1. A method of treating a patient for pain, the method comprising:

inserting at least one catheter of a drug delivery device into a nostril of a patient lying supine;

operating a delivery mechanism on a proximal portion of the drug delivery device to cause a medication to be pushed in a distal direction through the catheter;

delivering the medication out of an exit port on a distal end of the catheter and into a target site in the patient; and

medicating a maxillary branch of a trigeminal nerve (V2) and a sphenopalatine ganglion (SPG) by causing the medication to make contact with the V2 and the SPG.

2. The method of claim 1, wherein the drug delivery device includes: the catheter defining an extended body with the distal end, wherein the distal end includes a curved portion and the exit port;

a handle at the proximal portion of the catheter;

at least a first lumen in the catheter, wherein movement of an inner member delivers the medication through the first lumen and out of the exit port at the distal portion of the catheter; and

a reservoir within the device for holding the medication.

3. The method of claim 2, wherein the proximal end of the drug delivery device further comprises a marking on the handle that indicates an orientation of the curved portion of the catheter member.

4. The method of claim 3, further comprising:

determining the orientation of the curved portion of the catheter member; and

optimizing the orientation.

5. The method of claim 4, wherein determining the orientation includes touching the marking on the handle and optimizing the orientation includes manipulating the handle.

6. The method of claim 5, further comprising instructing the patient to remain supine for at least a minute to allow the medication to migrate into a pterygopalatine fossa.
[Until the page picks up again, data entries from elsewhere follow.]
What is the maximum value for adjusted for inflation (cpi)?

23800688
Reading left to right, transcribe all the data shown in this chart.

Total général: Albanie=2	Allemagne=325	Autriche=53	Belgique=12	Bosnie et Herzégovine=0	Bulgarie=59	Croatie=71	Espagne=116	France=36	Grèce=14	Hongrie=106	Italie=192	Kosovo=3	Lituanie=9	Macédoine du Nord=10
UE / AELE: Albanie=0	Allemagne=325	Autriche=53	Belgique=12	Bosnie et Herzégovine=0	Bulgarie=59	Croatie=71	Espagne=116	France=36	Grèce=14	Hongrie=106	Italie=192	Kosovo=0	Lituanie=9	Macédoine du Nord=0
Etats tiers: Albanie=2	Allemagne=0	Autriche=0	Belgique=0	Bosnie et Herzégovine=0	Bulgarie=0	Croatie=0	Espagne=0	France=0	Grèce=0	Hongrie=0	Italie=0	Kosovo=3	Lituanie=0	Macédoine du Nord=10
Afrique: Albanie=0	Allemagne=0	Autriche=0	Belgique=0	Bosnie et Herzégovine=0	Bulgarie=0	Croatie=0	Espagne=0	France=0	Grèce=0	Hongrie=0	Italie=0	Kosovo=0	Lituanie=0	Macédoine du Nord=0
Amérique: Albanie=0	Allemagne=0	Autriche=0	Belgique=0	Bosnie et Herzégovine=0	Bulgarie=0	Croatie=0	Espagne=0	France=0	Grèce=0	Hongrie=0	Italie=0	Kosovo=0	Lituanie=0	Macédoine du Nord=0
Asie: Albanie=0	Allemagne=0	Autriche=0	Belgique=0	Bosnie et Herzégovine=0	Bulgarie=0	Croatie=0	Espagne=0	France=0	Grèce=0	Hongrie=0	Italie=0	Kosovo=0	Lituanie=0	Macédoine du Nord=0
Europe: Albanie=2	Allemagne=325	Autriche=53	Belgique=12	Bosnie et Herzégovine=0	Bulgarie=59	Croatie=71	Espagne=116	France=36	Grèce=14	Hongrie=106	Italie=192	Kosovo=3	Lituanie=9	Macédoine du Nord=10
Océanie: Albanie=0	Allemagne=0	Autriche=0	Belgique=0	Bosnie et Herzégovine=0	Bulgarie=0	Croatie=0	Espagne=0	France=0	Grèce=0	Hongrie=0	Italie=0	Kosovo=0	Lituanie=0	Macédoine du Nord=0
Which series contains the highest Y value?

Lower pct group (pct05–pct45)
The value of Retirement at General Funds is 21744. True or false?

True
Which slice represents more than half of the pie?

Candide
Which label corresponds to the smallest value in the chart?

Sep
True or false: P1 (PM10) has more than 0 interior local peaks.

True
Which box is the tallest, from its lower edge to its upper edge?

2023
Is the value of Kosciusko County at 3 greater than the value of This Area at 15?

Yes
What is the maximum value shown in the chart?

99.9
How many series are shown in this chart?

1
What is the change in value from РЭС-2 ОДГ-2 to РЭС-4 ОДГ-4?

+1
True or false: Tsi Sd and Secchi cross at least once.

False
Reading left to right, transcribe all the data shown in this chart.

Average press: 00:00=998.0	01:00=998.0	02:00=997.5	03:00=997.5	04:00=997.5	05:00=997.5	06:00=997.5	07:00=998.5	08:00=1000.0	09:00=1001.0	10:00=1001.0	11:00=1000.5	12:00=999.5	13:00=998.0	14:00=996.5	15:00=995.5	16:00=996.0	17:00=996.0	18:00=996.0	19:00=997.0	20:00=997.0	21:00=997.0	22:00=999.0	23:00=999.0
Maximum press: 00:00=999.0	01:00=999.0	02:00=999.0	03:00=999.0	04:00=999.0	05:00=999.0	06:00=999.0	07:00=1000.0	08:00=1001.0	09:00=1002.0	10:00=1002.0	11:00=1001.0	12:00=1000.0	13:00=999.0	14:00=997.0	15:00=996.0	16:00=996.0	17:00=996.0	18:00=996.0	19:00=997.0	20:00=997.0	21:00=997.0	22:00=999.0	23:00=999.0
7. The method of claim 6, wherein the inserting and operating steps are performed for each of two nostrils of the patient.

8. The method of claim 7, further comprising causing the medication to make bilateral contact with both V2 and both SPG of the patient.

9. The method of claim 8, wherein the medication comprises a neuromodulator.

10. The method of claim 8, wherein the medication comprises an anesthetic.

11. The method of claim 8, wherein the medication comprises a calcitonin gene-related peptide (CGRP) receptor antagonist

12. The method of claim 8, wherein the drug delivery device further comprises at least a radiopaque marking band located at the distal portion of the catheter.

13. The method of claim 8, wherein the handle further comprises a gripping surface with textured portions for grasping the drug delivery device.

14. The method of claim 8, wherein the medication comprises means for delivery of agents effective for repolarization of cranial sensory and parasympathetic pathways via trigeminal primary afferent neurons.

15. The method of claim 8, wherein the drug delivery device further comprises a plunger member operable to apply pressure to the medication in the drug delivery device.

15. The method of claim 8, wherein the marking on the handle comprises a three-dimensional indicia configured to be detected via touch by a hand of an operator to indicate the orientation of the curved distal end of the catheter.

16. The method of claim 15, wherein the three-dimensional indicia is shaped to represent the curved distal end of the catheter.

17. The method of claim 8, further comprising viewing instructions describing the method on information materials provided with the drug delivery device.